Nottingham baby deaths: Opportunities to intervene were missed

The Nottingham maternity review has been published this morning.

Author: Jane KirbyPublished 24th Jun 2026
Last updated 24th Jun 2026

Maternity failings at Nottingham University Hospitals NHS Trust (NUH) go back years, with Donna Ockenden’s review pointing to missed opportunities to intervene and improve care.

The review found there were warning signs at NUH from as early as 2007 including through serious incidents, staff feedback and regulatory inspection.

In total, six external reviews were commissioned into maternity and neonatal care at NUH between 2015 and 2022 and “all were extremely critical of the culture, departmental and consultant behaviour and overall governance of the service”, the report said.

During the period 2015 to 2016, “early warning signals were accompanied by clear opportunities for intervention”, with one external review showing there were issues in leadership and culture, and concerns had been formally raised within the trust.

In 2017, internal reports identified “major weaknesses” in maternity governance and there were “escalating concerns” from the Clinical Commissioning Group (CCG) and NHS England, leading to further scrutiny.

“Although some improvements were reported, there is limited evidence that these resulted in sustained or embedded change,” the report said.

“Several babies died or suffered harm during this period, with incidents often revealing recurring themes: delayed escalation, poor monitoring, and insufficient staffing.”

In 2018, 50 maternity staff submitted a formal letter to the board chair raising concerns about staffing levels and patient safety. And in 2019 the trust was at risk of being placed in special measures.

However, this was the year that more babies died and suffered harm, including babies Kouper Needham and Wynter Andrews.

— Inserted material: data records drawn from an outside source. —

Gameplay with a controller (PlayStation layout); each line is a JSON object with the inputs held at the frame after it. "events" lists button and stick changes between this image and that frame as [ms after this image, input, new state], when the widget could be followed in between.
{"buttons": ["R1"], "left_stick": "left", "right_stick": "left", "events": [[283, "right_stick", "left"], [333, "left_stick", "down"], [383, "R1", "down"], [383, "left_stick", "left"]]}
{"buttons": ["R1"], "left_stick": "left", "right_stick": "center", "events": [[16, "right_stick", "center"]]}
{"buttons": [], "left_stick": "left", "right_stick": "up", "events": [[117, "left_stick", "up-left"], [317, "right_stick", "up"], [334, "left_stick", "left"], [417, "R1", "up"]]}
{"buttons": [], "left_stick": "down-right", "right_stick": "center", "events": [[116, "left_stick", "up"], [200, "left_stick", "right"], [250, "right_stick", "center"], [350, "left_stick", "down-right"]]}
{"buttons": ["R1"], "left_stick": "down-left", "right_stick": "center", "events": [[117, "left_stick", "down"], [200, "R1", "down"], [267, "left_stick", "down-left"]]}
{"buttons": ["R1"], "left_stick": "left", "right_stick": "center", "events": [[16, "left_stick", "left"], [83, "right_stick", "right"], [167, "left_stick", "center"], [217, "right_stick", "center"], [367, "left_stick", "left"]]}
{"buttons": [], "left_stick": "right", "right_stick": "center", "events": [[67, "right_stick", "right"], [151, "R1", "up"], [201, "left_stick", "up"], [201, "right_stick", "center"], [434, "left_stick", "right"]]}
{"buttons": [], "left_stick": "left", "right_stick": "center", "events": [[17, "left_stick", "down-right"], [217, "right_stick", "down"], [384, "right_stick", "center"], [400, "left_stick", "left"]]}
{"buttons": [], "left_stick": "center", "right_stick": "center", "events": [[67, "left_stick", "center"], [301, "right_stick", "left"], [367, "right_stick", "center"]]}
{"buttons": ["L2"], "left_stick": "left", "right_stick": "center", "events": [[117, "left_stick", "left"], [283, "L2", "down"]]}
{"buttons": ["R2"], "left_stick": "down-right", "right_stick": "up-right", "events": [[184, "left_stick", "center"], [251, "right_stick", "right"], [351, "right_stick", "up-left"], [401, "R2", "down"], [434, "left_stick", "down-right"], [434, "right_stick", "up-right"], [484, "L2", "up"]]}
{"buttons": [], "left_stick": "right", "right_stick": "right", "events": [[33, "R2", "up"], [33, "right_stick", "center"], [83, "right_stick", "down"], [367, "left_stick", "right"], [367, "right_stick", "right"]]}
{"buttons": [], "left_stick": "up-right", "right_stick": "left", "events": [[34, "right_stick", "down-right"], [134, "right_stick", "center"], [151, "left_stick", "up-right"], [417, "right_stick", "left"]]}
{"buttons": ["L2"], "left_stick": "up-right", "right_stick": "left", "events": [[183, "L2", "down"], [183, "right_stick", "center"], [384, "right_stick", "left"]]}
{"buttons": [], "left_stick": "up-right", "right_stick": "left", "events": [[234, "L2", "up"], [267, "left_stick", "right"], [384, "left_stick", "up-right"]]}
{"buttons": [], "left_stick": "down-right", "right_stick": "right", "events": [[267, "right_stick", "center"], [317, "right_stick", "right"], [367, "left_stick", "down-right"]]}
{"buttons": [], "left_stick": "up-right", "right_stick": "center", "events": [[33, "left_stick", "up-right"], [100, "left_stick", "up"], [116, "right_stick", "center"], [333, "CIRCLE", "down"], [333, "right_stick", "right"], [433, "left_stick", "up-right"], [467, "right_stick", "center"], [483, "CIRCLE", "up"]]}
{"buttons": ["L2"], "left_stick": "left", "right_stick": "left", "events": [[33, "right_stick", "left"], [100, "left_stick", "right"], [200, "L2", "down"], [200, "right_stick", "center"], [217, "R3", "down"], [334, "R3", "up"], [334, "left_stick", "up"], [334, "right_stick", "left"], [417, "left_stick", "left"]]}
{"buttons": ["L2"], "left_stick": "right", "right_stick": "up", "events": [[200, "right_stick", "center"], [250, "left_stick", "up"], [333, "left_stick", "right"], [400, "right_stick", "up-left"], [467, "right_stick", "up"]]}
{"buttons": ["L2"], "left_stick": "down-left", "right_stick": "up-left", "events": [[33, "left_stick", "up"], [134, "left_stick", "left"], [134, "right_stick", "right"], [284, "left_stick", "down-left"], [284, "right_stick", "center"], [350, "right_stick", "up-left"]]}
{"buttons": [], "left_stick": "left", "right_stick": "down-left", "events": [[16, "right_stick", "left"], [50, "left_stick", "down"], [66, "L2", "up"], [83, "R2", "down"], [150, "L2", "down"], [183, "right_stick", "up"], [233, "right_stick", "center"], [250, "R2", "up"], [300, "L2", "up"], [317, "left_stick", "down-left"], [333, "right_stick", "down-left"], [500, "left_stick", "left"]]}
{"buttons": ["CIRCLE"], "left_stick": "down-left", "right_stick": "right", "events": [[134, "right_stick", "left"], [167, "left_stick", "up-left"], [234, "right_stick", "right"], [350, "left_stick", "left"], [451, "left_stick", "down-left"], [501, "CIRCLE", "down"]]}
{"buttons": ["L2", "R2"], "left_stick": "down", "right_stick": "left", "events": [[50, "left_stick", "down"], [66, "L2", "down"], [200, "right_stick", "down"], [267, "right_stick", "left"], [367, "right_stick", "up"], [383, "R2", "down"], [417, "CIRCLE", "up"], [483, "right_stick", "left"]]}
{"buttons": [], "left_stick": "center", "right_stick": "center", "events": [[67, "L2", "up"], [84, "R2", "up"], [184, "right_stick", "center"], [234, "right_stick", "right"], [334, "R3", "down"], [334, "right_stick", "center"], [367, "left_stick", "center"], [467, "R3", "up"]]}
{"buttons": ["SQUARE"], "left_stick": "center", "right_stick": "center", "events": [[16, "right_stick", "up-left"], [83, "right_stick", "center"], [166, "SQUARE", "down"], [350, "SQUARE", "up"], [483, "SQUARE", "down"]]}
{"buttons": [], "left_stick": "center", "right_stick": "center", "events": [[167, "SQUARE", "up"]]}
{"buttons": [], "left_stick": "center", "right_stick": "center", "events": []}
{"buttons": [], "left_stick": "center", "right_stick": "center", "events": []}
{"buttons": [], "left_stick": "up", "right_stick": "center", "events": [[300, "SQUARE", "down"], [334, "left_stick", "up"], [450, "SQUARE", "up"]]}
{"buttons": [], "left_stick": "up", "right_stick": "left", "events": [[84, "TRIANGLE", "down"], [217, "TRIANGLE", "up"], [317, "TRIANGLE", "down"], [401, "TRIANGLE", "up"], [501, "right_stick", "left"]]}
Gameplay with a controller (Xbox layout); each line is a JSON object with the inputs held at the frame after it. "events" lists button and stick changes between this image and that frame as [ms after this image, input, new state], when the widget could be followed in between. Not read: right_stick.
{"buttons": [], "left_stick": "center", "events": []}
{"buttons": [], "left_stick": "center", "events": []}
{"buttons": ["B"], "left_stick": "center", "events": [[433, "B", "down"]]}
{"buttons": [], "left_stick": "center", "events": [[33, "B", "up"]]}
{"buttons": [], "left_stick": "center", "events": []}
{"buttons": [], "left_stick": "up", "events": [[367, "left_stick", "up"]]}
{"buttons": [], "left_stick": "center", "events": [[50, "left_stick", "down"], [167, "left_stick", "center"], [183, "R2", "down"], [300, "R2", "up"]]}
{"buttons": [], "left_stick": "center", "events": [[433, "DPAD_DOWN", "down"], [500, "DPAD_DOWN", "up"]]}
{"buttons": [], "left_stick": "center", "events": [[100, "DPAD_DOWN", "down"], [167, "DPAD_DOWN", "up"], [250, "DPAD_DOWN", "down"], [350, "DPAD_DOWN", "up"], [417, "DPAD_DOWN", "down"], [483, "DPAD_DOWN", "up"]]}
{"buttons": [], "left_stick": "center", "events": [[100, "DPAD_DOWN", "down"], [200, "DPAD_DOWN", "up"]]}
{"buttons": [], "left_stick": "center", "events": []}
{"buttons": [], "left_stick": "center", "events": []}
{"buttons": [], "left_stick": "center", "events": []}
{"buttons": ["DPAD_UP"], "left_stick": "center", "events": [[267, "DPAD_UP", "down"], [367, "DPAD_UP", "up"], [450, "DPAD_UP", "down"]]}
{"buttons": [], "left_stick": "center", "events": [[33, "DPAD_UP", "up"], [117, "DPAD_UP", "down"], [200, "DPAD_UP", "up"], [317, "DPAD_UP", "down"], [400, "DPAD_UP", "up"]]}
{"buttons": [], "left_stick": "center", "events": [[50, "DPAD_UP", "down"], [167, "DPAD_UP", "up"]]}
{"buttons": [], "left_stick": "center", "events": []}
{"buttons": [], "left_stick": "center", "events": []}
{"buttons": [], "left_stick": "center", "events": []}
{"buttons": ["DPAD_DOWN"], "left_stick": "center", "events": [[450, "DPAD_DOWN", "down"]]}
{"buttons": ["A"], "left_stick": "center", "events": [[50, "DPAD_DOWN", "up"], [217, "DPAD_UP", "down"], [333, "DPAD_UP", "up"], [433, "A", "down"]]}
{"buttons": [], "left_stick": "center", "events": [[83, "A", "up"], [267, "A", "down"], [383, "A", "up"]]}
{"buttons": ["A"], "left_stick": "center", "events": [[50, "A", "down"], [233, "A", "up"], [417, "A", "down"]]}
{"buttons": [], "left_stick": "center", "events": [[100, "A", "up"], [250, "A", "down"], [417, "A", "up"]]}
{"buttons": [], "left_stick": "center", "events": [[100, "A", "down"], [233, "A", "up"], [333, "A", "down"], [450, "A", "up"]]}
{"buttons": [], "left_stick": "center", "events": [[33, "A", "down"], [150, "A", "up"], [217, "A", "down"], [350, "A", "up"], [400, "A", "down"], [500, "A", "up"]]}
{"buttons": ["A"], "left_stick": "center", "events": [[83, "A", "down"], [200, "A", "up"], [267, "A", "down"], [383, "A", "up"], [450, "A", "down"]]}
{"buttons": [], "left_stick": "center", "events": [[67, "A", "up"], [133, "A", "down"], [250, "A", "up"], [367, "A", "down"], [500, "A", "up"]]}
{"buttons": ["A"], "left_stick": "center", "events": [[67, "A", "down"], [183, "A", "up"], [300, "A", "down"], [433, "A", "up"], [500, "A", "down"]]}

“Many of the issues described in this report have been known about at NUH since at least 2010,” the study said, such as insufficient staffing, a “persistent failure” to listen to mothers and fathers, and a “corresponding failure to investigate, and therefore learn from, mistakes”.

The report said that by 2020 and 2021, the issues at the trust “had reached a point of systemic failure”.

It added: “Regulatory bodies, including the Care Quality Commission (CQC), and national investigation organisations such as the Healthcare Safety Investigation Branch, national intervention, identified serious and persistent concerns.”

The trust was also put into a national maternity improvement programme, reflecting the severity of the issues.